* Your assignment: Go through the data below and return each line containing the word "padding".

* Collected data:
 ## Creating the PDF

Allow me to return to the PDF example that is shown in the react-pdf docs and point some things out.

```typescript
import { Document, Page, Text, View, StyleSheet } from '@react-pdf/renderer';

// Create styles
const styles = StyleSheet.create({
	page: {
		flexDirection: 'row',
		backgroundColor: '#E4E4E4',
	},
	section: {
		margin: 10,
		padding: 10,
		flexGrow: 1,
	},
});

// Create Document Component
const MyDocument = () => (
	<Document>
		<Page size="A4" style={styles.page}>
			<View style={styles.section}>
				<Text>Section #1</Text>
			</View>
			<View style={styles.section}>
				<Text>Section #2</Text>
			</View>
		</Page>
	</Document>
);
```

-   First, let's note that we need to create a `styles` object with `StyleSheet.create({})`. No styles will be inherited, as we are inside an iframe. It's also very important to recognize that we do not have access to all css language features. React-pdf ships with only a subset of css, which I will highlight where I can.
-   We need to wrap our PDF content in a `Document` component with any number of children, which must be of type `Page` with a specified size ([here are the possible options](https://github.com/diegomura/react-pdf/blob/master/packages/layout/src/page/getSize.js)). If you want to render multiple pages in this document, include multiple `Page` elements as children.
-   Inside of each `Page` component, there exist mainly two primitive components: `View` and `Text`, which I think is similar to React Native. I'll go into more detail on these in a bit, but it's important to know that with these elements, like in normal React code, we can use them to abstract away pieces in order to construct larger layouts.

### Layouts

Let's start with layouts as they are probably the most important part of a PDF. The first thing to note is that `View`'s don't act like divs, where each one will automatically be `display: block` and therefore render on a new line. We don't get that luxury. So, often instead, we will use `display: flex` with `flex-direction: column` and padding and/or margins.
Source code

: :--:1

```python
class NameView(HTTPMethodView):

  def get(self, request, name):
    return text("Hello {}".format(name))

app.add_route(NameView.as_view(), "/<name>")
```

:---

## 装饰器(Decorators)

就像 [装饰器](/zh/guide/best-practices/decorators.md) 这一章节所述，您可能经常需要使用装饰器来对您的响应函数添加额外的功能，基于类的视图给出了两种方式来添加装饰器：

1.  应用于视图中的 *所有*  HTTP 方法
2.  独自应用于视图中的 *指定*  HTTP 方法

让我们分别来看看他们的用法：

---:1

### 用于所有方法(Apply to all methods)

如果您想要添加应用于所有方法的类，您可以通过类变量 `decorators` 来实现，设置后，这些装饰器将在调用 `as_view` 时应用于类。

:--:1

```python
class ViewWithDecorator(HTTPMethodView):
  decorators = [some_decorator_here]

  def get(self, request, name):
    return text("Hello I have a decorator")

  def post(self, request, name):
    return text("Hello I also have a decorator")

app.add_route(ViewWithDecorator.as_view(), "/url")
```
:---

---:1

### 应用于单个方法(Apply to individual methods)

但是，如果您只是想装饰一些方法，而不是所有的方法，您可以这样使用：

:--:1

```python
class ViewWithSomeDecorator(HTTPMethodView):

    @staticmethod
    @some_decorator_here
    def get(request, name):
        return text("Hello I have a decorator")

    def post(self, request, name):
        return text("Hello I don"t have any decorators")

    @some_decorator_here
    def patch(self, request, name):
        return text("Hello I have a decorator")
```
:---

* Result for this exercise:
		padding: 10,
Let's start with layouts as they are probably the most important part of a PDF. The first thing to note is that `View`'s don't act like divs, where each one will automatically be `display: block` and therefore render on a new line. We don't get that luxury. So, often instead, we will use `display: flex` with `flex-direction: column` and padding and/or margins.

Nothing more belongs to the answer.